(Collected data)

**********

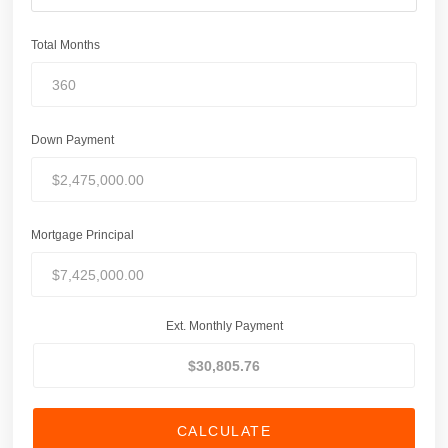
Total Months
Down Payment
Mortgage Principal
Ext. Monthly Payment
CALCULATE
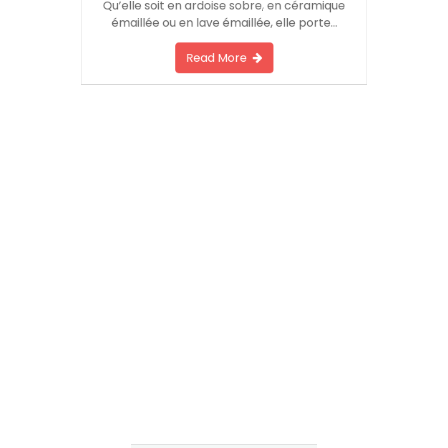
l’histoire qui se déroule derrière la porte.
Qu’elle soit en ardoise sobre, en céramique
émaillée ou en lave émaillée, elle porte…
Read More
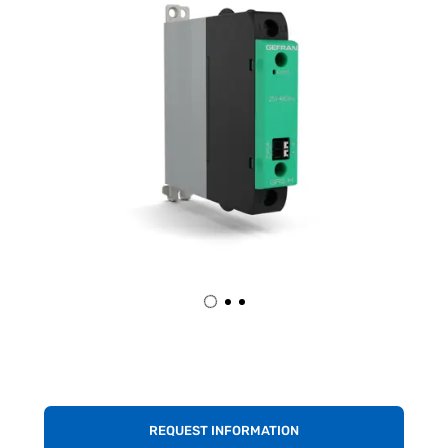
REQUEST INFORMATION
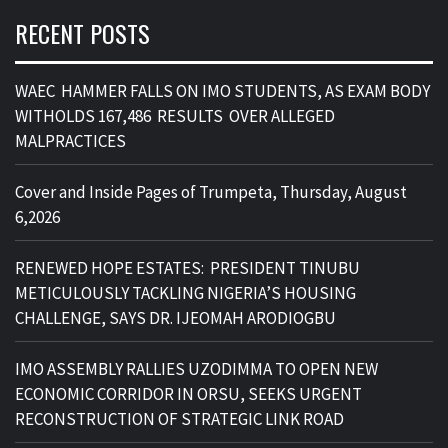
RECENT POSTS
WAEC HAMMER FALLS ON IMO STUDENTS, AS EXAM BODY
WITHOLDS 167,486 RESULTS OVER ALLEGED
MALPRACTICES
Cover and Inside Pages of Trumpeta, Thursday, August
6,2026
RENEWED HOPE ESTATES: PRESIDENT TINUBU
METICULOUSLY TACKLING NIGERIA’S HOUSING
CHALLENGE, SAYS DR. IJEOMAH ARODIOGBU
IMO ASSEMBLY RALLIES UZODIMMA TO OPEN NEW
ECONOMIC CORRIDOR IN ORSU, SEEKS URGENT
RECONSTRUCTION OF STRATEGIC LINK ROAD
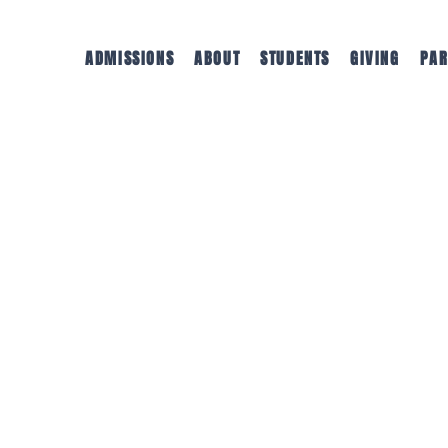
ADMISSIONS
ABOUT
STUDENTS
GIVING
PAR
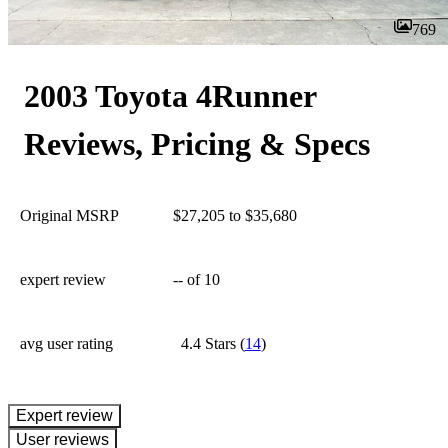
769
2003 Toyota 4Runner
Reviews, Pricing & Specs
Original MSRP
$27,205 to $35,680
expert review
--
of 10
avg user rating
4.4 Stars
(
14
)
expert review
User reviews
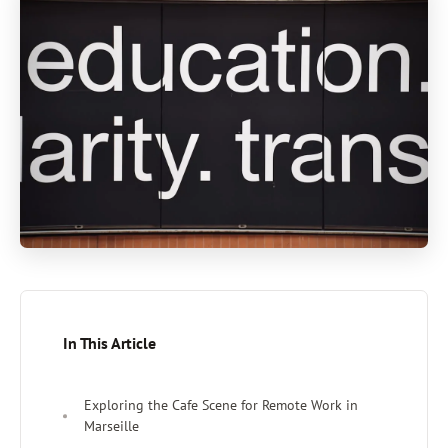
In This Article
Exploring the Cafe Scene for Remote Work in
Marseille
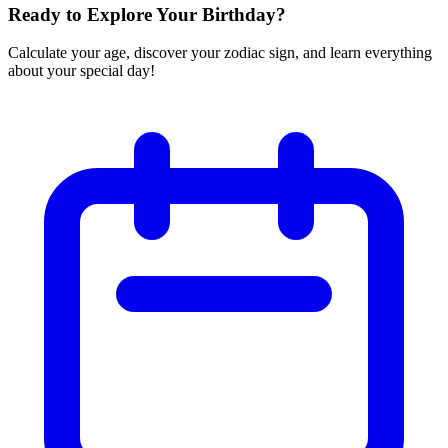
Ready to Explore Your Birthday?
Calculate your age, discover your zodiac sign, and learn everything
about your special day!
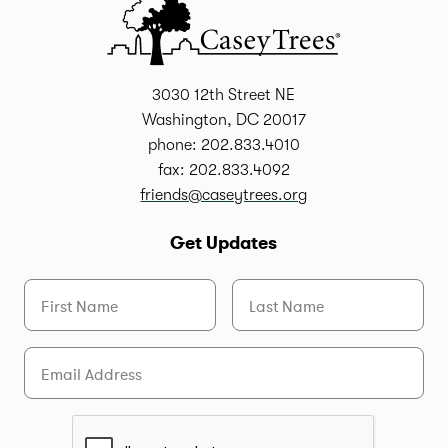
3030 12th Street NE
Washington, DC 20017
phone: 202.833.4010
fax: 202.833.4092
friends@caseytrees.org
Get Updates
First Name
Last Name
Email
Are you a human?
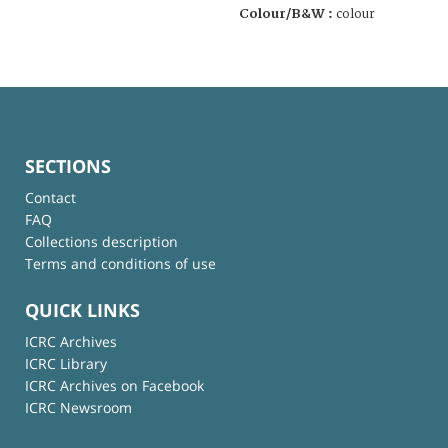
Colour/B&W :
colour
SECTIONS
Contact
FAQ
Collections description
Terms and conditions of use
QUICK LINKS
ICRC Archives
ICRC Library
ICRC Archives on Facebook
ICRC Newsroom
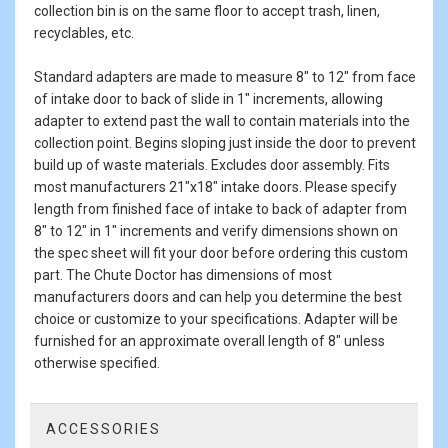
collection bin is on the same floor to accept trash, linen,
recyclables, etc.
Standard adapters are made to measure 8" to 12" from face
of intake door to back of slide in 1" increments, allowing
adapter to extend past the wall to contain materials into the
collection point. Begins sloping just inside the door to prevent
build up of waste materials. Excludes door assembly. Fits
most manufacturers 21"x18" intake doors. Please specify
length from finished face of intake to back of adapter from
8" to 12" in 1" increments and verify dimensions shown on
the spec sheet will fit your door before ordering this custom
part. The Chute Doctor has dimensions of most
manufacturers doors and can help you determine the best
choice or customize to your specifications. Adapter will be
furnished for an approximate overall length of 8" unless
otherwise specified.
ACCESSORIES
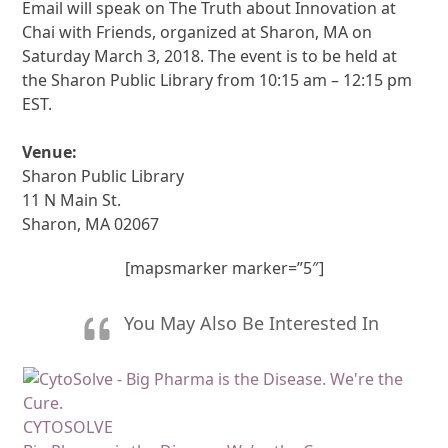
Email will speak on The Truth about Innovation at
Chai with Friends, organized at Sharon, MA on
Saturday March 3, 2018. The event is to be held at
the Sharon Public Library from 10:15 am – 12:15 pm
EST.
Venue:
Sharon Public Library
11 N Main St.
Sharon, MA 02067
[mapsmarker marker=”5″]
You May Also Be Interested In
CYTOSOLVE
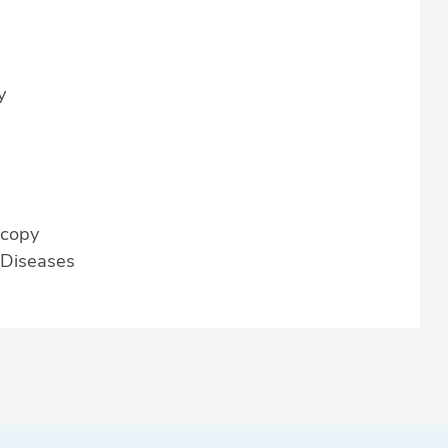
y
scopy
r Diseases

**********

● **What the exercise asks**
Reproduce every line of the listing above word for word, but leave out the picture markers.

● **Response to the task**
Total Months
Down Payment
Mortgage Principal
Ext. Monthly Payment
CALCULATE
l’histoire qui se déroule derrière la porte.
Qu’elle soit en ardoise sobre, en céramique
émaillée ou en lave émaillée, elle porte…
Read More
REQUEST INFORMATION
RECENT POSTS
WAEC HAMMER FALLS ON IMO STUDENTS, AS EXAM BODY
WITHOLDS 167,486 RESULTS OVER ALLEGED
MALPRACTICES
Cover and Inside Pages of Trumpeta, Thursday, August
6,2026
RENEWED HOPE ESTATES: PRESIDENT TINUBU
METICULOUSLY TACKLING NIGERIA’S HOUSING
CHALLENGE, SAYS DR. IJEOMAH ARODIOGBU
IMO ASSEMBLY RALLIES UZODIMMA TO OPEN NEW
ECONOMIC CORRIDOR IN ORSU, SEEKS URGENT
RECONSTRUCTION OF STRATEGIC LINK ROAD
ADMISSIONS
ABOUT
STUDENTS
GIVING
PAR
769
2003 Toyota 4Runner
Reviews, Pricing & Specs
Original MSRP
$27,205 to $35,680
expert review
--
of 10
avg user rating
4.4 Stars
(
14
)
expert review
User reviews
In This Article
Exploring the Cafe Scene for Remote Work in
Marseille
Ready to Explore Your Birthday?
Calculate your age, discover your zodiac sign, and learn everything
about your special day!
3030 12th Street NE
Washington, DC 20017
phone: 202.833.4010
fax: 202.833.4092
friends@caseytrees.org
Get Updates
First Name
Last Name
Email
Are you a human?
Colour/B&W :
colour
SECTIONS
Contact
FAQ
Collections description
Terms and conditions of use
QUICK LINKS
ICRC Archives
ICRC Library
ICRC Archives on Facebook
ICRC Newsroom
collection bin is on the same floor to accept trash, linen,
recyclables, etc.
Standard adapters are made to measure 8" to 12" from face
of intake door to back of slide in 1" increments, allowing
adapter to extend past the wall to contain materials into the
collection point. Begins sloping just inside the door to prevent
build up of waste materials. Excludes door assembly. Fits
most manufacturers 21"x18" intake doors. Please specify
length from finished face of intake to back of adapter from
8" to 12" in 1" increments and verify dimensions shown on
the spec sheet will fit your door before ordering this custom
part. The Chute Doctor has dimensions of most
manufacturers doors and can help you determine the best
choice or customize to your specifications. Adapter will be
furnished for an approximate overall length of 8" unless
otherwise specified.
ACCESSORIES
Email will speak on The Truth about Innovation at
Chai with Friends, organized at Sharon, MA on
Saturday March 3, 2018. The event is to be held at
the Sharon Public Library from 10:15 am – 12:15 pm
EST.
Venue:
Sharon Public Library
11 N Main St.
Sharon, MA 02067
[mapsmarker marker=”5″]
You May Also Be Interested In
CYTOSOLVE
y
scopy
r Diseases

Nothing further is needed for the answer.